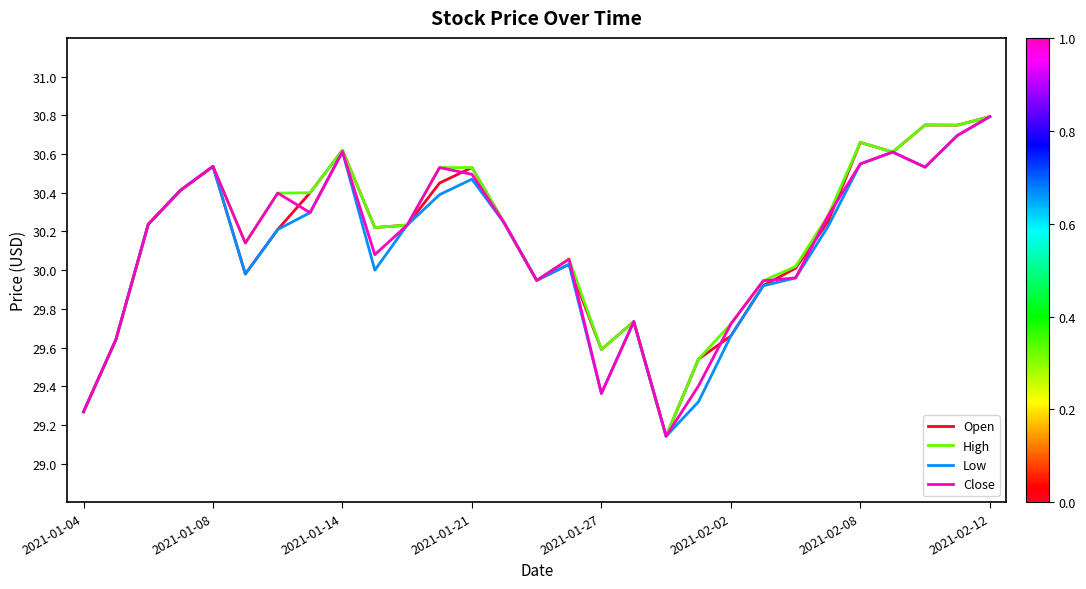

Does the chart have visible grid lines?

No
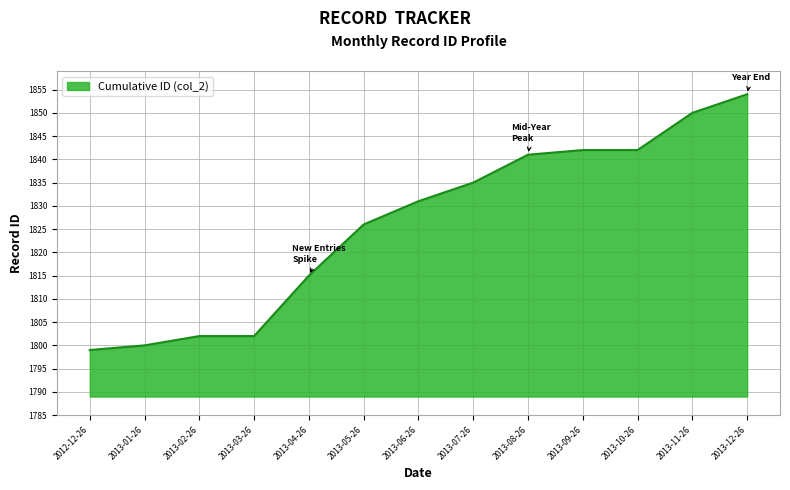

The value at 2013-02-26 is 2765. True or false?

False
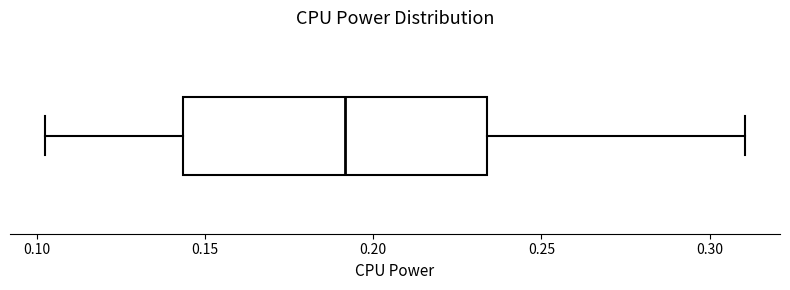

Transcribe this box plot: give where the median line is, the range the box spans, and where the two whiskers end, as read against the x-axis. The values are not printed on the chart, so give them approximately, as read against the axis.

median 0.190, box 0.145 to 0.235, whiskers 0.100 to 0.310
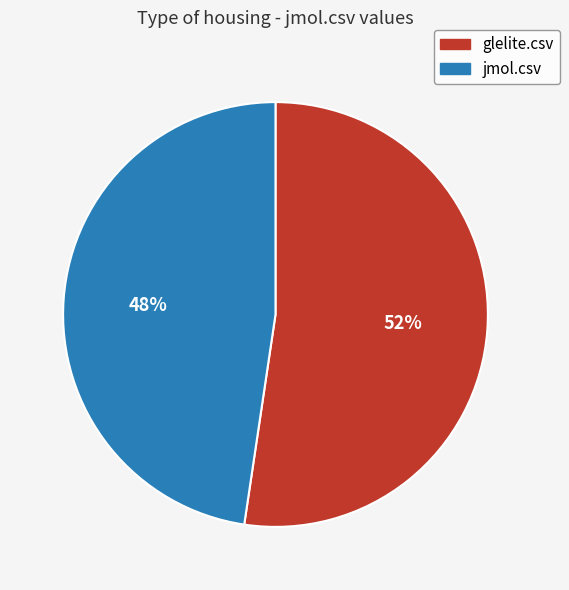

Is jmol.csv the majority of the pie?

No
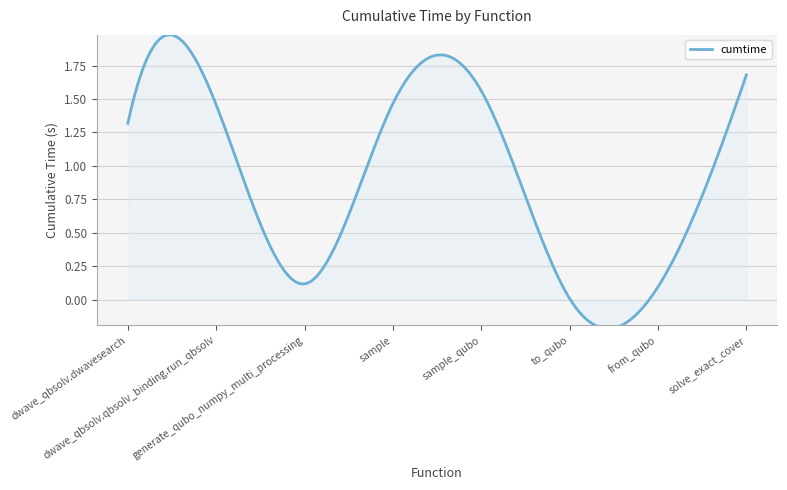

Reading left to right, list all the values displayed in this chart.

dwave_qbsolv.dwavesearch=1.3	dwave_qbsolv.qbsolv_binding.run_qbsolv=1.5	generate_qubo_numpy_multi_processing=0.1	sample=1.5	sample_qubo=1.6	to_qubo=0.0	from_qubo=0.1	solve_exact_cover=1.7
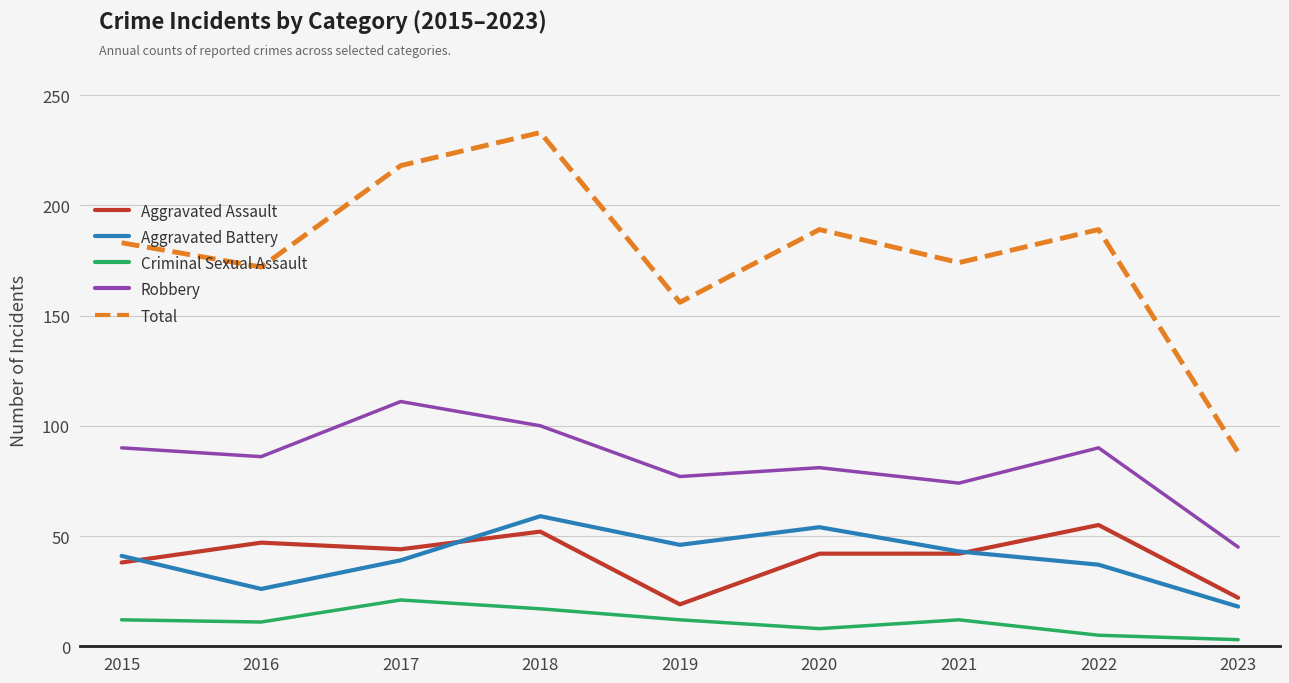

True or false: Total and Criminal Sexual Assault intersect in this chart.

False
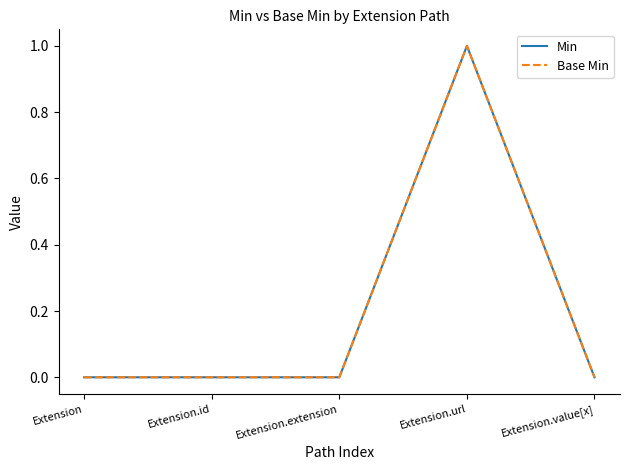

Count the Min values in the range 0 to 1.

5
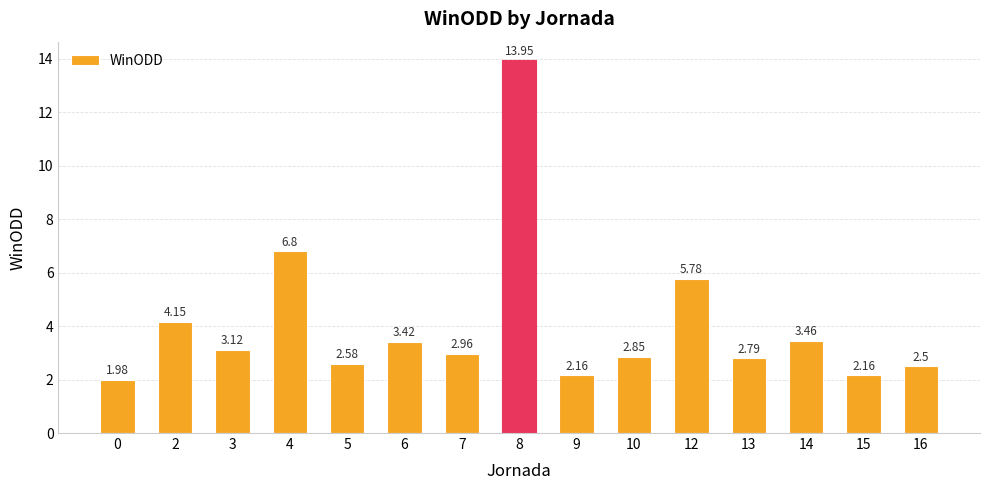

Approximately how many times larger is the value at 4 compared to 16?

2.7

* _Exercise directions_:
Can you repeat the data verbatim, from the line containing "Count the Min values in the range 0 to 1." through the end of the data, leaving the pictures out?

* _Solution for this exercise_:
Count the Min values in the range 0 to 1.

5

Approximately how many times larger is the value at 4 compared to 16?

2.7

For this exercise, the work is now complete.